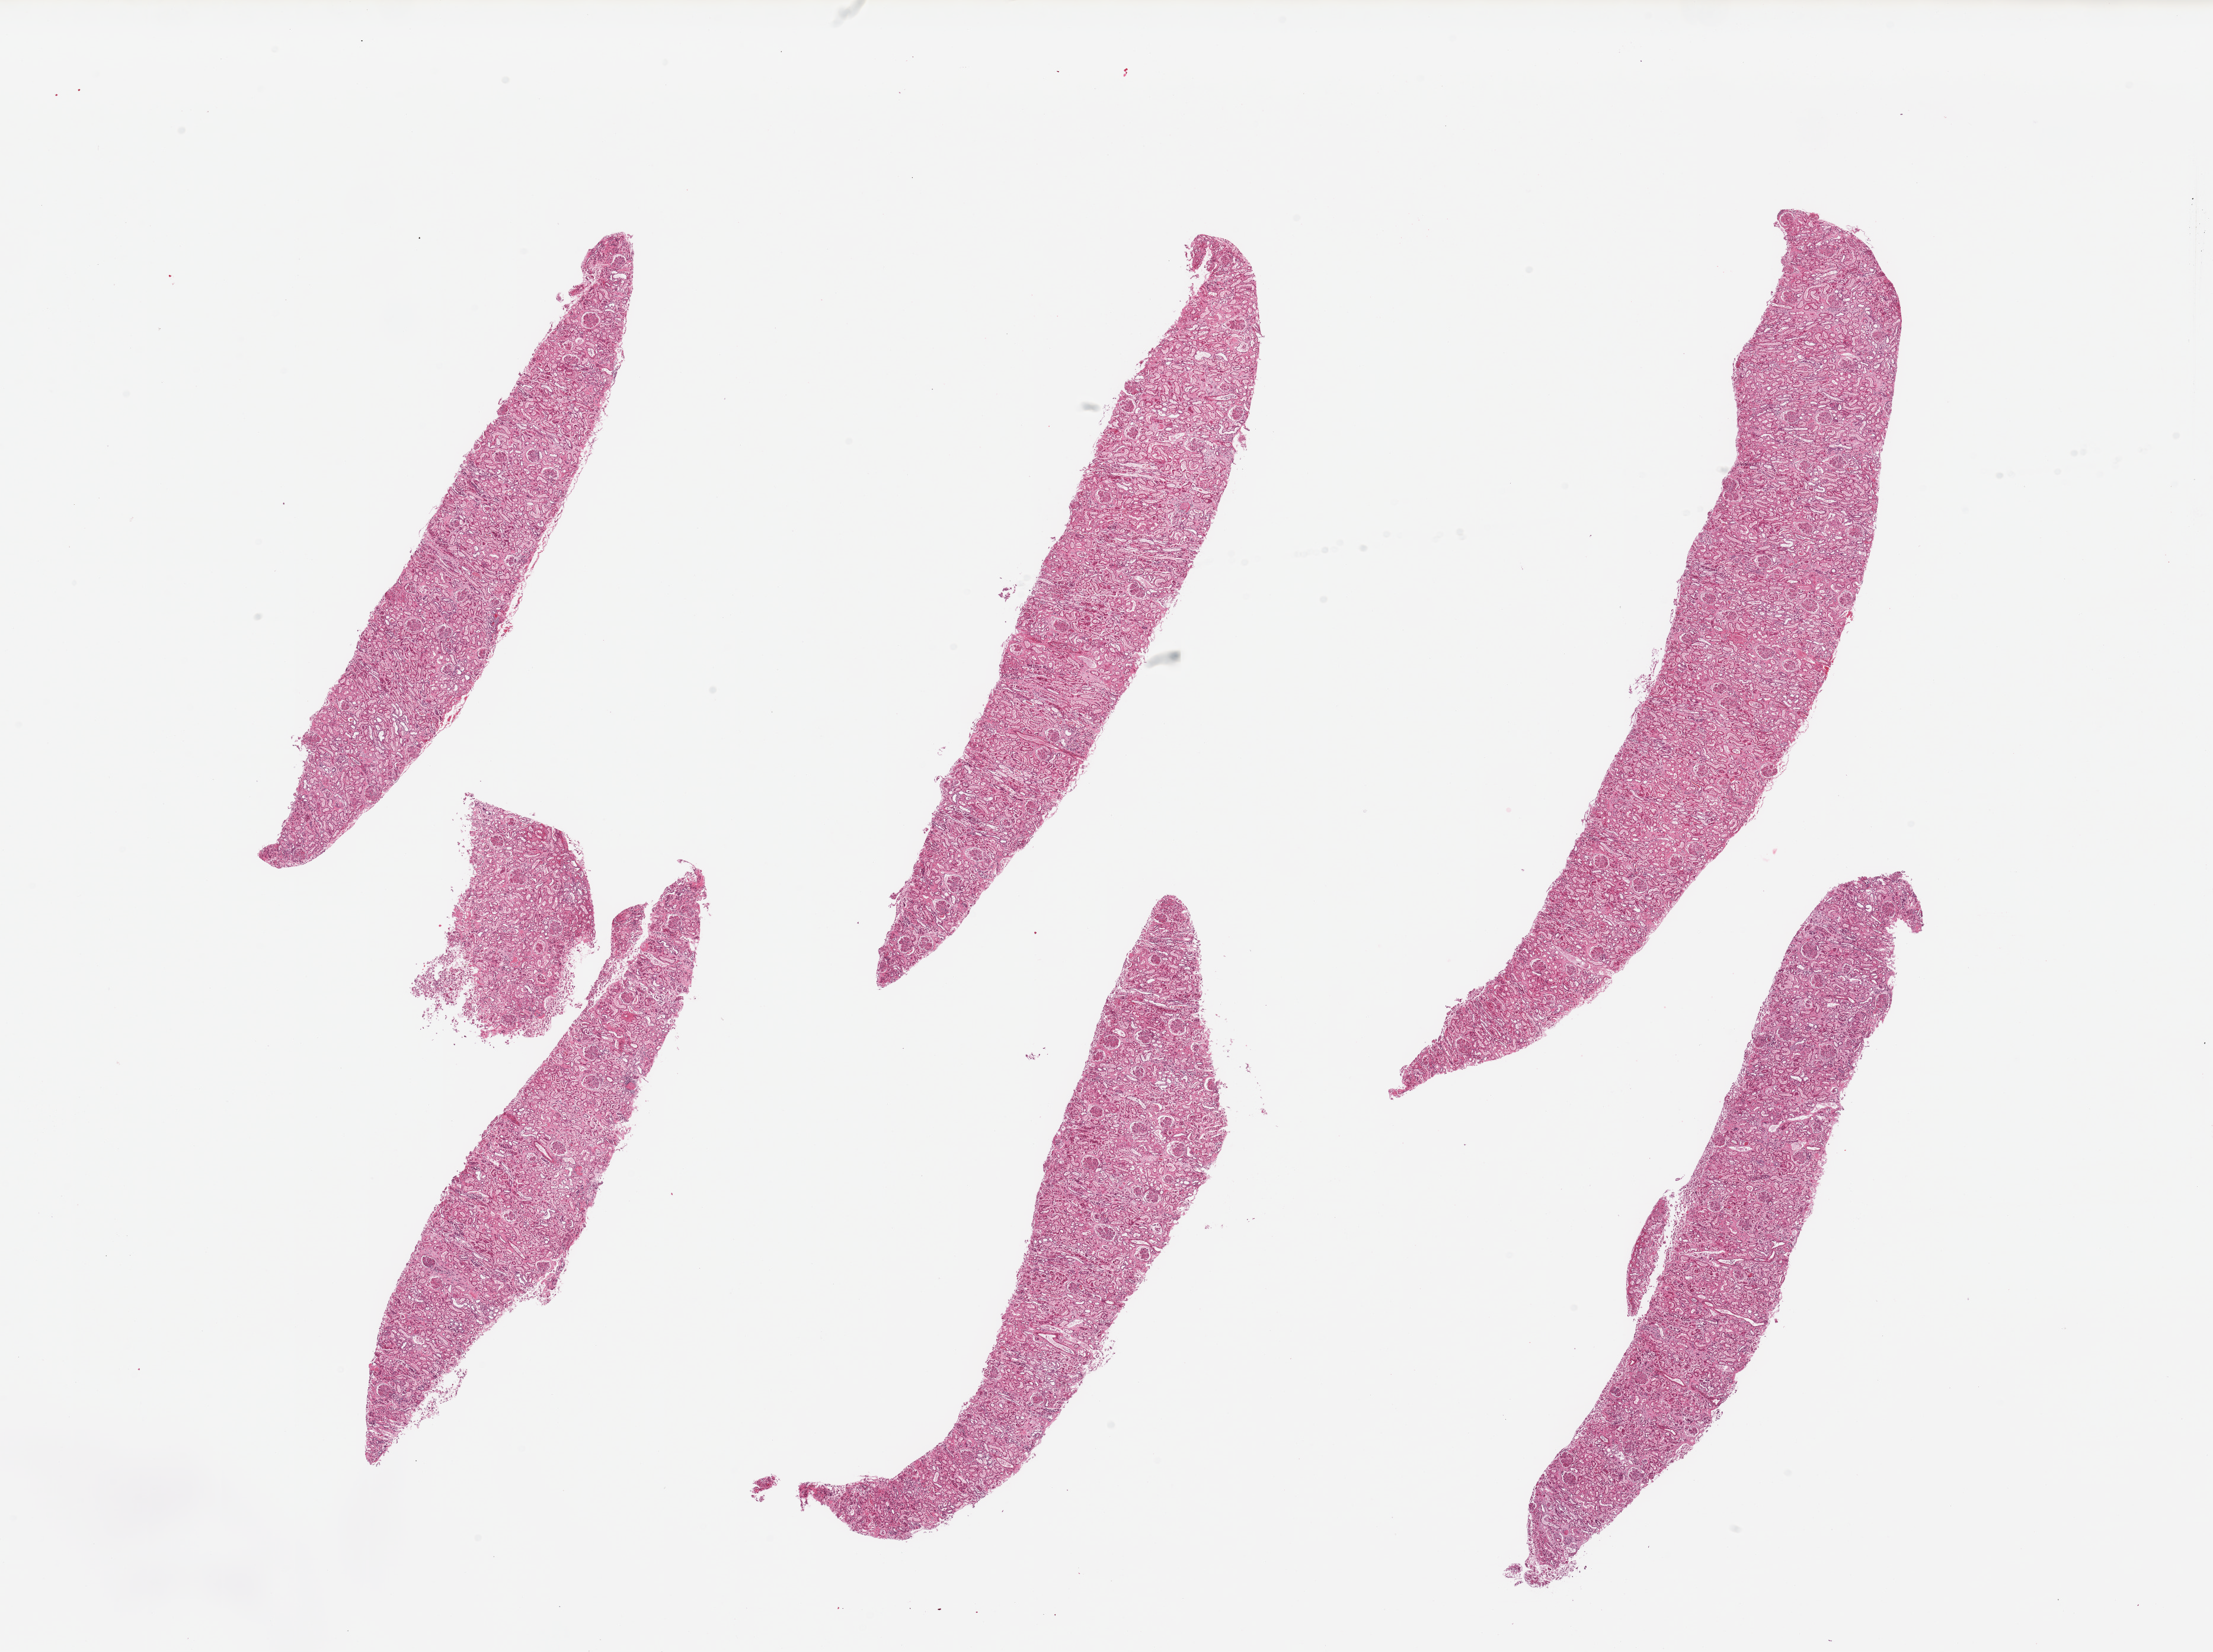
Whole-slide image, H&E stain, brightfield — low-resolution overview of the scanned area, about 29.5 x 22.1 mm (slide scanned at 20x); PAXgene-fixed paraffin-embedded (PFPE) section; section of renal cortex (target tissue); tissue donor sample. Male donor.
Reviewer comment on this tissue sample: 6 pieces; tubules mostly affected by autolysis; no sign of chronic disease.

···

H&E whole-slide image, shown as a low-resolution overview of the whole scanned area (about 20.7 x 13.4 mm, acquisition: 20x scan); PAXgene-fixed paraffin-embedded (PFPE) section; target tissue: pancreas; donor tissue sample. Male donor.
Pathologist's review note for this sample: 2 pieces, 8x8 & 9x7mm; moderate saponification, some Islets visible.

···

[Description of the task] Reproduce, character for character, only the lines of the preceding data that start at the line with "Whole-slide image, H&E" and end at the line with "Reviewer comment on", both included.

[Expected answer]
Whole-slide image, H&E stain, brightfield — low-resolution overview of the scanned area, about 29.5 x 22.1 mm (slide scanned at 20x); PAXgene-fixed paraffin-embedded (PFPE) section; section of renal cortex (target tissue); tissue donor sample. Male donor.
Reviewer comment on this tissue sample: 6 pieces; tubules mostly affected by autolysis; no sign of chronic disease.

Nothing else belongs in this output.